U.S. corn supplies are even bigger than analysts expected, with prices tumbling the most since June on Tuesday after the government pegged reserves at a 28-year high.
Domestic stockpiles at 7.745 billion bushels as of March 1 were 11 percent higher than a year earlier, the U.S. Department of Agriculture said. That’s the most for the date since 1987. Analysts predicted a gain of 8.6 percent, on average. Adding to the supply woes, farmers are set to plant more corn than forecast, the agency said in a separate report.

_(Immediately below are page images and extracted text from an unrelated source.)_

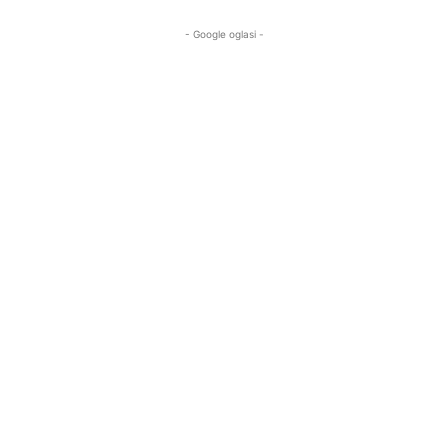
- Google oglasi -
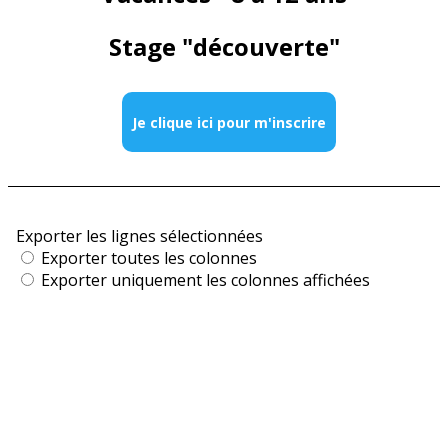
Stage "découverte"
Je clique ici pour m'inscrire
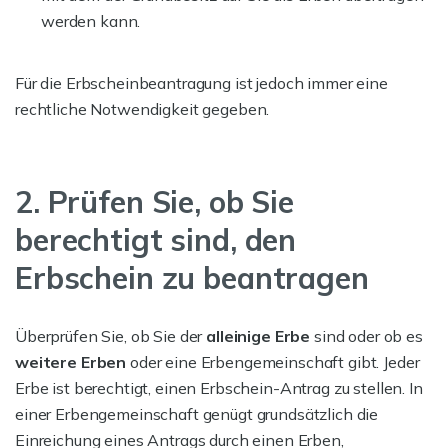
werden kann.
Für die Erbscheinbeantragung ist jedoch immer eine
rechtliche Notwendigkeit gegeben.
2. Prüfen Sie, ob Sie
berechtigt sind, den
Erbschein zu beantragen
Überprüfen Sie, ob Sie der
alleinige Erbe
sind oder ob es
weitere Erben
oder eine Erbengemeinschaft gibt. Jeder
Erbe ist berechtigt, einen Erbschein-Antrag zu stellen. In
einer Erbengemeinschaft genügt grundsätzlich die
Einreichung eines Antrags durch einen Erben,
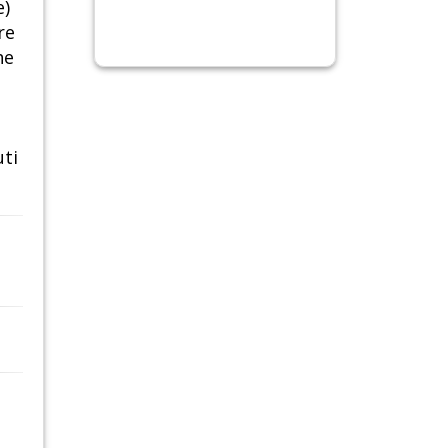
e)
re
he
uti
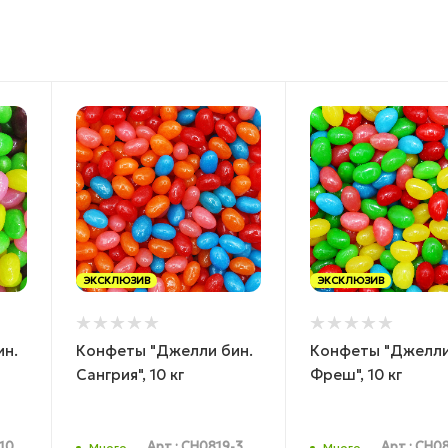
ЭКСКЛЮЗИВ
ЭКСКЛЮЗИВ
ин.
Конфеты "Джелли бин.
Конфеты "Джелли
Сангрия", 10 кг
Фреш", 10 кг
-10
Арт.: CH0819-3
Арт.: CH0
Много
Много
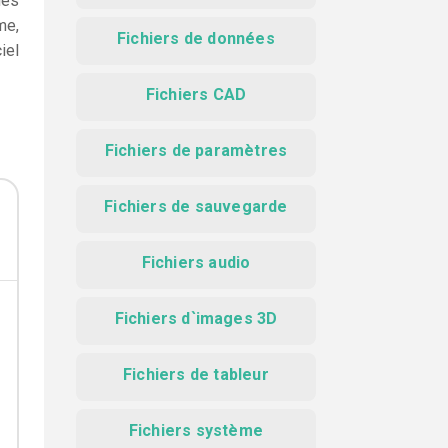
des
me,
Fichiers de données
iel
Fichiers CAD
Fichiers de paramètres
Fichiers de sauvegarde
Fichiers audio
Fichiers d`images 3D
Fichiers de tableur
Fichiers système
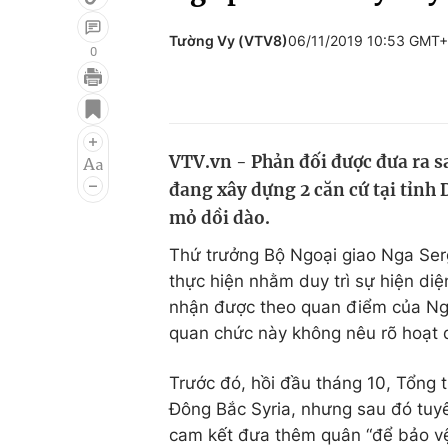
Tường Vy (VTV8)
06/11/2019 10:53 GMT
0
Giải trí
Đời sống
Điện ảnh
Du lịch
VTV.vn - Phản đối được đưa ra s
Âm nhạc
Làm đẹp
đang xây dựng 2 căn cứ tại tỉnh 
Sao
Chất lượng cuộc sốn
mỏ dồi dào.
Thứ trưởng Bộ Ngoại giao Nga Ser
thực hiện nhằm duy trì sự hiện di
nhận được theo quan điểm của Nga
quan chức này không nêu rõ hoạt
Trước đó, hồi đầu tháng 10, Tổng 
Đông Bắc Syria, nhưng sau đó tuyê
cam kết đưa thêm quân “để bảo vệ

Bigger global grain and oilseed supplies have helped drive world food costs to the lowest since 2010, with the Bloomberg Grains Subindex dropping 28 percent in the past year. A glut of corn, used in everything from animal feed to fuel, may signal lower costs for meat producers including Tyson Foods Inc. and for makers of sweeteners and ethanol such as Archer-Daniels-Midland Co.
“The supply bear market is well intact on corn,” Don Roose, the president of U.S. Commodities in West Des Moines, Iowa, said in telephone interview. The stockpile number shows “you’ve got a bigger cushion for adverse weather than you thought,” he said.
Corn futures for May delivery slumped 4.6 percent to close at $3.7625 a bushel on the Chicago Board of Trade on Tuesday, the biggest loss for a most-active contract since June 30. Aggregate trading more than doubled compared with the average in the past 100 days, according to data compiled by Bloomberg.
Futures traded at $3.785 on Wednesday, tumbling 25 percent in the past 12 months after farmers produced two consecutive years of record crops. The United Nations’ food index declined in February to the lowest since July 2010 amid bumper global harvests of wheat, corn and soybeans.
Even amid slumping corn prices, farmers will reduce acreage this year by less than analysts predicted. The grain will be sown on 89.199 million acres, compared with 90.597 million last year. Analysts surveyed by Bloomberg expected 88.834 million. The government in February forecast 89 million.
U.S. soybean inventories on March 1 were pegged by the government at 1.334 billion bushels, up from 994 million a year earlier and below the 1.348 billion expected by analysts.
The oilseed will be planted on a record 84.635 million acres, up 1.1 percent from 83.701 million last year, the USDA said. Analysts surveyed by Bloomberg expected seeding to rise to a record 85.949 million. The government in February forecast acreage to fall to 83.5 million.
Soybean futures in Chicago rose 0.6 percent to $9.7325 a bushel on Tuesday. The price fell as much as 1.7 percent and climbed 1.4 percent after the USDA reports. The oilseed was at $9.825 by 1:52 p.m. in Singapore on Wednesday.
“People are just trying to get their feet under themselves,” Phyllis Nystrom, branch manager for CHS Hedging in Inver Grove Heights, Minnesota, said in a telephone interview. “I don’t see anything overtly bullish. The stocks number was very neutral. There’s still a record amount of bean acres.”
Futures have slumped 34 percent in the past 12 months.
U.S. inventories of all classes of wheat on March 1 rose to 1.124 billion bushels from 1.057 billion a year earlier, the department said. Analysts expected 1.141 billion, on average.
Plantings of the grain will drop to 55.367 million acres from 56.822 million last year, the USDA said. Analysts forecast a decline to 55.67 million.
Wheat futures for May delivery fell 3.5 percent to $5.1175 a bushel on Tuesday. Prices were at $5.1675 on Wednesday, down 25 percent in the past 12 months.